VICE President Sara Duterte will not attend President Ferdinand Marcos Jr.’s second State of the Nation Address (SONA) next month, which she did last year after she broke away from her alliance with the administration.
“We have received a letter from the office that she is not attending,” House Secretary General Reginald Velasco told reporters. “But we are not excluding the possibility that she will attend. So there will be a seat for her, reserved at the center of the VIP gallery.”
Velasco said the VP, impeached by the House, did not say why she was skipping the SONA for the second straight year. “None. There was no reason given. And, in fact, we didn’t really ask for any reason, right?” Velasco said.
“So far, she’s the only one who declined (to attend), right? The rest, we have received positive indications that they are all coming,” said the House official, who leads SONA preparations.
The VP is charged with culpable violation of the Constitution, betrayal of public trust, graft and corruption, and other high crimes in the seven Articles of Impeachment sent to the Senate.
Velasco said the House will still designate a holding room for the vice president and her staff, like it did in the past, just to be prepared in case she changes her mind.

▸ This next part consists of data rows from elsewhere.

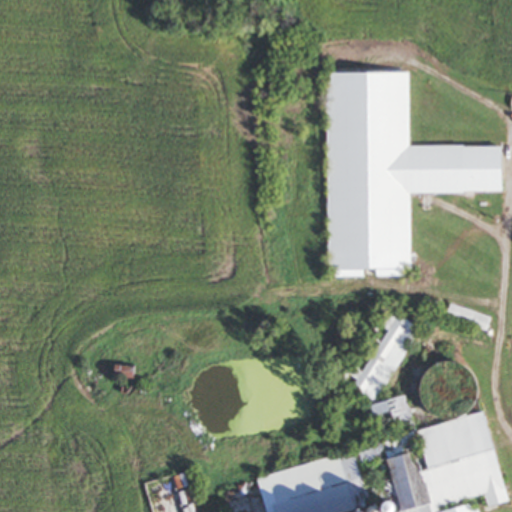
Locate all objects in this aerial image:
building: (388, 170)
road: (501, 304)
building: (469, 316)
building: (387, 355)
building: (125, 371)
building: (394, 412)
building: (450, 449)
building: (321, 472)
building: (374, 508)
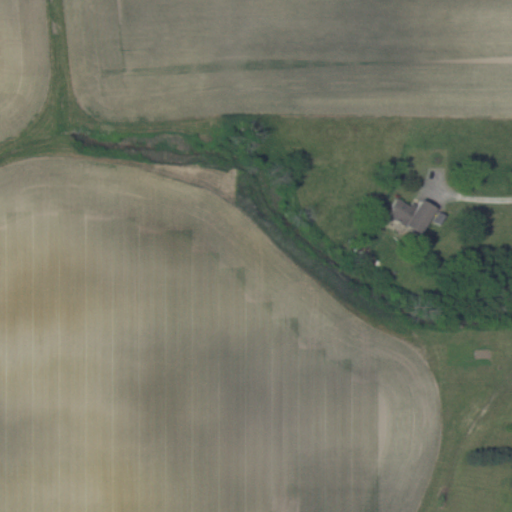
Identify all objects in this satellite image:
road: (471, 195)
building: (408, 212)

The Office of the Vice President refused to confirm that Sara will snub the President’s SONA anew, saying the media should secure a copy of her letter to the House through the Office of the Secretary General “since SecGen Reggie Velasco has already announced it.”
The vice president skipped the SONA last year after she resigned from the Cabinet as education secretary and appointed herself the “designated survivor,” eliciting criticisms from administration allies.
In the United States, a “designated survivor” or successor is an official in the presidential line of succession who is kept at a separate location to ensure that someone will take over the presidency in case the president and other high-ranking officials, who are gathered together, are killed.
Under the Philippine Constitution, the line of presidential succession follows this order: President, then the Vice President, the Senate President, and the Speaker of the House.